Hedge fund managers in aggregate suffered little damage in the previous two weeks from the removal of the euro cap on the Swiss franc by the Swiss National Bank, and some strategies “stand to win” from the European Central Bank's monetary expansion program, Lyxor Asset Management research showed.
The impact of the sudden rise of the Swiss franc on Jan. 15 was “positive for (commodity trading advisers) and negligible for global macro and long/short equity managers,” wrote Philippe Ferreira, head of research, in Lyxor's latest research report, released Monday.

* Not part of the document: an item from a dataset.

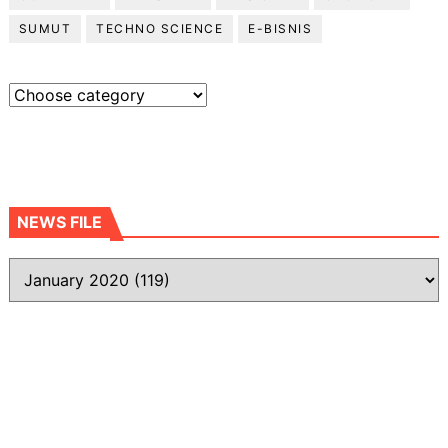
SUMUT
TECHNO SCIENCE
E-BISNIS
NEWS FILE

The year-to-date return as of Jan. 20 of the multistrategy Lyxor Hedge Fund index was 0.3% compared to 4.2% for the Lyxor CTA Broad index and 1.5% for the Lyxor Global Macro index, while the firm's L/S Equity Broad index came in at 0.4%, Mr. Ferreira's data showed.
The ECB's quantitative easing program to “reflate” the eurozone economy likely will benefit global macro and CTA managers that are both long European equities, which responded well to the Jan. 22 QE announcement, and short the euro vs. the U.S. dollar, Mr. Ferreira forecasted. The euro continues to deteriorate vs. the U.S. dollar since the QE program was unveiled, he said.
Lyxor research showed that as of Jan. 13, CTA managers' net exposure to the euro vs. the U.S. dollar was about 50% short and global macro managers were about a net 25% short the paired currency trade.